Tasks and exercises →
**A.** In the forum thread on the wave function of a free particle, why does the first poster write the formula for Psi(x,0) in plain text instead of LaTeX?
**B.** Can you write the next part of the forum thread on the wave function of a free particle, picking up after its last sentence?

*** Given passage Section Begins ***

# Wave function of a free particle

1. Jun 17, 2005

### Feynmanfan

A short question:

I've learned that the wave function corresponding to a free particle has this form:

Psi(x,0)=1/sqrt(2*Pi)*Integral[g(k)*E^(ikx)dx] (i can't write it in Latex, sorry)

Is it just for the free particle, or any quantum state of a system can be represented in this form, where g(k) is the fourier transf. of Psi?

Can any function of x, represent the state of the free particle?

2. Jun 17, 2005

### dextercioby

It's a wave packet.It's an element of the $\tilde{M}$ which is the space of the continuous linear functionals on the nuclear subspace $M$.

That is $g(k)\in \tilde{M}$ and $\Psi (x,0)\in\tilde{M}$.

*** Given passage Section Ends ***
*** Source material Section Begins ***

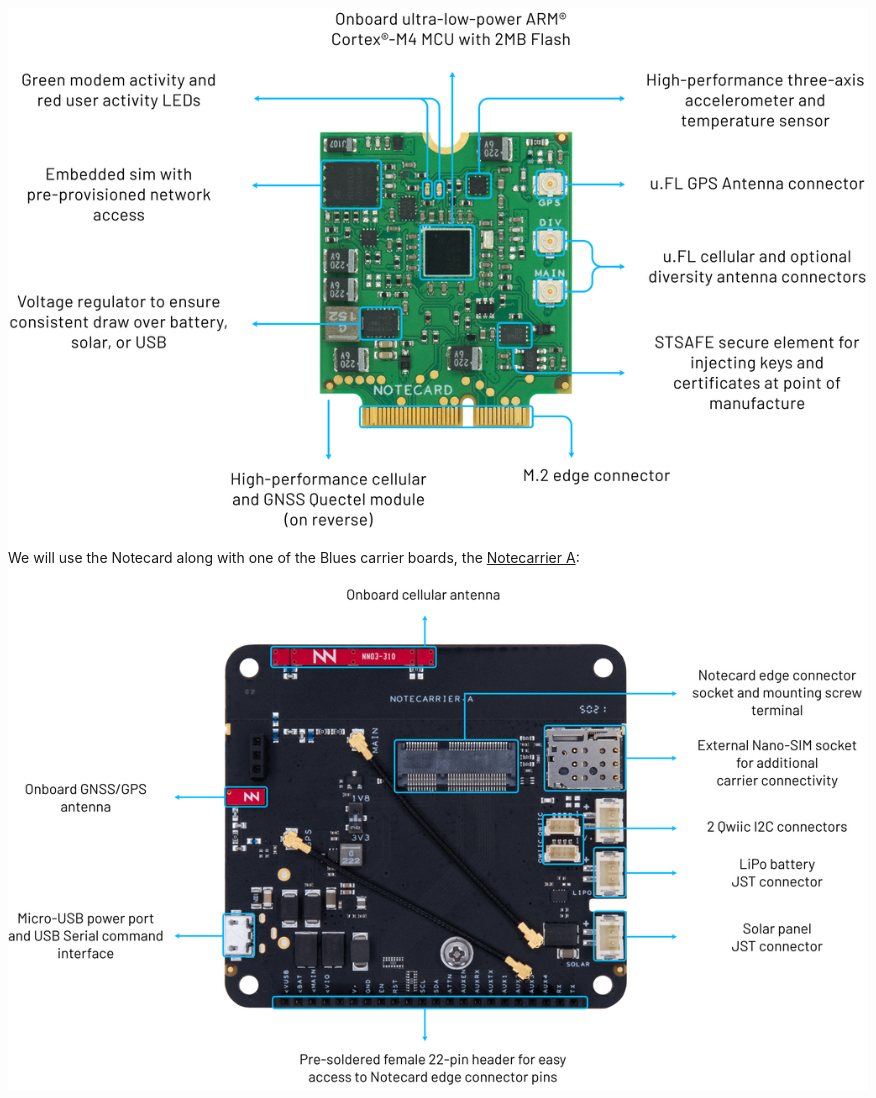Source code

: ![blues notecard](notecard.png)

We will use the Notecard along with one of the Blues carrier boards, the [Notecarrier A](https://blues.io/products/notecarrier/notecarrier-a/):

![blues notecarrier a](notecarrier-a.png)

*** Source material Section Ends ***

Set of answers →
**A.** The poster says they can't write it in LaTeX.

**B.**
The free particle's (nonrelativistic) hamiltonian is a densly defined essentially self-adjoint linear operator with a completely continuous spectrum.It is unbounded,therefore the correct mathematical description of the system (free particle)is achived through the construct of rigged Hilbert space.The dual space of the nuclear subspace can be realized as a Hilbert space itself,by defining the scalar product of functionals and "moving" the Hamiltonian from $M$ to $\tilde{M}$.

As for quantum states,they are built from the fundamental theorems of Wigner & Bargmann.The quantum states are elements of the Rigged Hilbert space of the unitary/antiunitary ray/projective representations of the symmetry groups of the Hamiltonian.

Daniel.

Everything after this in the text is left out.